__Tasks to perform__.
1. According to the newsletter excerpt, until what year will Darius Anderson's appointment to the Board of Governors run?
2. In the newsletter excerpt, rewrite the passage starting with "Bills of Interest" and going on through "AB 3101 (Carrillo)", changing "strongly encouraged" to "urged".

__Quoted passage__.
Content starts
To further the goal of SB 577, plans are in the works to conduct one or more regional seminars focusing on teacher preparation.  The summits, hosted by the CCCCO and CSU System leadership, will tentatively be held in Central and Northern California and aim to bring together representatives of five of the CSU Education Schools, CCCs in the central valley and northern state, and regional K-12 leaders.  Planned discussions will provide an opportunity for leaders in education to further discuss the current teacher preparation needs and explore a partnership with CSUs and CCCs as a solution for teacher credentialing.

Governor Appoints New Member to Board of Governors

Governor Brown appointed a new member to the Board of Governors in March.  Darius Anderson, whose appointment requires Senate confirmation and will run until 2024, is founder and CEO of Kenwood Investments, LLC, a California Real Estate Development and Opportunity Fund.

Additionally, Mr. Anderson is also the founder and managing member of Sonoma Media Investments, LLC and founder and CEO of Platinum Advisors, a full-service government affairs firm providing lobbying, public affairs and strategic consulting to corporations, governments, trade associations and non-profit organizations.

2018 Proposed Legislation

Bills of Interest

SR 84 (de Leon)

The Senate Resolution passed the Senate and was adopted.  The measure would resolve by the Senate of the State of California, that California residents eligible for in-state tuition and financial aid under the California Dream Act of 2011 are strongly encouraged to fill out the California Dream Act Application and continue the process of applying for college, in order to realize their full potential as productive, educated residents of our great state.

AB 3101 (Carrillo)
Content ends
(Data entries)
Content starts
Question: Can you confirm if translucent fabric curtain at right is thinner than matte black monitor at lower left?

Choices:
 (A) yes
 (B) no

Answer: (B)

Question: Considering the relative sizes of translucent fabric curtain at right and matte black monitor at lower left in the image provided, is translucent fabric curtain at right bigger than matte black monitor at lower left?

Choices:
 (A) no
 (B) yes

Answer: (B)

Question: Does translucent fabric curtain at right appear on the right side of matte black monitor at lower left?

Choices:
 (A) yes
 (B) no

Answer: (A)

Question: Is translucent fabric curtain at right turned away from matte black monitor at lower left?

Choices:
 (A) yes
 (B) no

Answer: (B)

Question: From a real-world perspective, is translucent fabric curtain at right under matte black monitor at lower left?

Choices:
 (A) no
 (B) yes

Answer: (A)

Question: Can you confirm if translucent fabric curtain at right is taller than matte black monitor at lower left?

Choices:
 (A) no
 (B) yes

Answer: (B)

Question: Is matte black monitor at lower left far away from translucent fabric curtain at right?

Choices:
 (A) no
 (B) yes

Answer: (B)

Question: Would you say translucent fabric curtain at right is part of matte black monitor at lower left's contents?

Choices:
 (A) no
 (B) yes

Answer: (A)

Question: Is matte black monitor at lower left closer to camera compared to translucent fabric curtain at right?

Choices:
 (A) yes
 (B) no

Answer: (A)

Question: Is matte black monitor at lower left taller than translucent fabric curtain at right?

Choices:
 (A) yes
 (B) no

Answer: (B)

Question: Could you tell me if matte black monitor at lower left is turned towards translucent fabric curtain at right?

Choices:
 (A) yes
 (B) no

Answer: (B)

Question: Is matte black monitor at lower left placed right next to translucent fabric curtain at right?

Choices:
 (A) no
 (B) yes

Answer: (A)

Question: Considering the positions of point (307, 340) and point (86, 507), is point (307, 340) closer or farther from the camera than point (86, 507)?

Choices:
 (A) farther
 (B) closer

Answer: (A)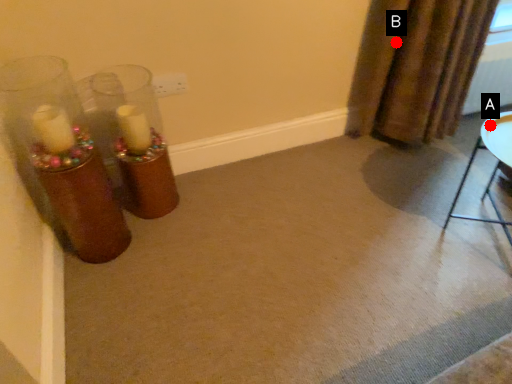
Question: Two points are circled on the image, labeled by A and B beside each circle. Which point appears farthest from the camera in this image?

Choices:
 (A) A is further
 (B) B is further

Answer: (B)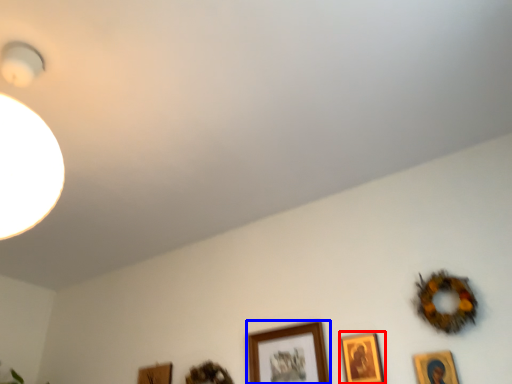
Question: Among these objects, which one is nearest to the camera, picture frame (highlighted by a red box) or picture frame (highlighted by a blue box)?

Choices:
 (A) picture frame
 (B) picture frame

Answer: (A)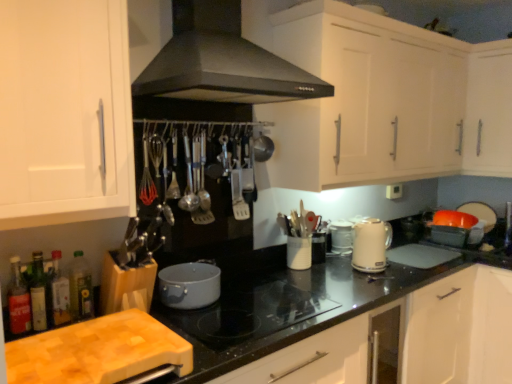
Question: From the image's perspective, is translucent glass bottle at lower left, which is the third bottle from right to left, over green matte bottle at lower left, arranged as the first bottle when viewed from the right?

Choices:
 (A) no
 (B) yes

Answer: (A)

Question: Is translucent glass bottle at lower left, which is the third bottle from right to left, not within green matte bottle at lower left, arranged as the first bottle when viewed from the right?

Choices:
 (A) yes
 (B) no

Answer: (A)

Question: Considering the relative sizes of translucent glass bottle at lower left, the second bottle in the left-to-right sequence, and green matte bottle at lower left, arranged as the first bottle when viewed from the right, in the image provided, is translucent glass bottle at lower left, the second bottle in the left-to-right sequence, thinner than green matte bottle at lower left, arranged as the first bottle when viewed from the right,?

Choices:
 (A) no
 (B) yes

Answer: (A)

Question: From a real-world perspective, is translucent glass bottle at lower left, which is the third bottle from right to left, on green matte bottle at lower left, which is the fourth bottle in left-to-right order?

Choices:
 (A) yes
 (B) no

Answer: (A)

Question: Does translucent glass bottle at lower left, the second bottle in the left-to-right sequence, lie in front of green matte bottle at lower left, arranged as the first bottle when viewed from the right?

Choices:
 (A) yes
 (B) no

Answer: (A)

Question: Is beige glossy electric kettle at right in front of or behind red rubber whisk at upper left in the image?

Choices:
 (A) front
 (B) behind

Answer: (B)

Question: Visually, is beige glossy electric kettle at right positioned to the left or to the right of red rubber whisk at upper left?

Choices:
 (A) left
 (B) right

Answer: (B)

Question: Considering the positions of beige glossy electric kettle at right and red rubber whisk at upper left in the image, is beige glossy electric kettle at right wider or thinner than red rubber whisk at upper left?

Choices:
 (A) wide
 (B) thin

Answer: (A)

Question: In terms of size, does beige glossy electric kettle at right appear bigger or smaller than red rubber whisk at upper left?

Choices:
 (A) small
 (B) big

Answer: (B)

Question: Which is correct: red rubber whisk at upper left is inside beige glossy electric kettle at right, or outside of it?

Choices:
 (A) inside
 (B) outside

Answer: (B)

Question: From the image's perspective, relative to beige glossy electric kettle at right, is red rubber whisk at upper left above or below?

Choices:
 (A) above
 (B) below

Answer: (A)

Question: Is point (153, 182) closer or farther from the camera than point (365, 253)?

Choices:
 (A) closer
 (B) farther

Answer: (A)

Question: In the image, is red rubber whisk at upper left positioned in front of or behind beige glossy electric kettle at right?

Choices:
 (A) behind
 (B) front

Answer: (B)

Question: Considering the positions of point (32, 292) and point (368, 256), is point (32, 292) closer or farther from the camera than point (368, 256)?

Choices:
 (A) farther
 (B) closer

Answer: (B)

Question: From the image's perspective, is translucent glass bottle at lower left, the second bottle in the left-to-right sequence, above or below beige glossy electric kettle at right?

Choices:
 (A) above
 (B) below

Answer: (B)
Content ends
__Answers per task__.
1. 2024

2.
Bills of Interest

SR 84 (de Leon)

The Senate Resolution passed the Senate and was adopted.  The measure would resolve by the Senate of the State of California, that California residents eligible for in-state tuition and financial aid under the California Dream Act of 2011 are urged to fill out the California Dream Act Application and continue the process of applying for college, in order to realize their full potential as productive, educated residents of our great state.

AB 3101 (Carrillo)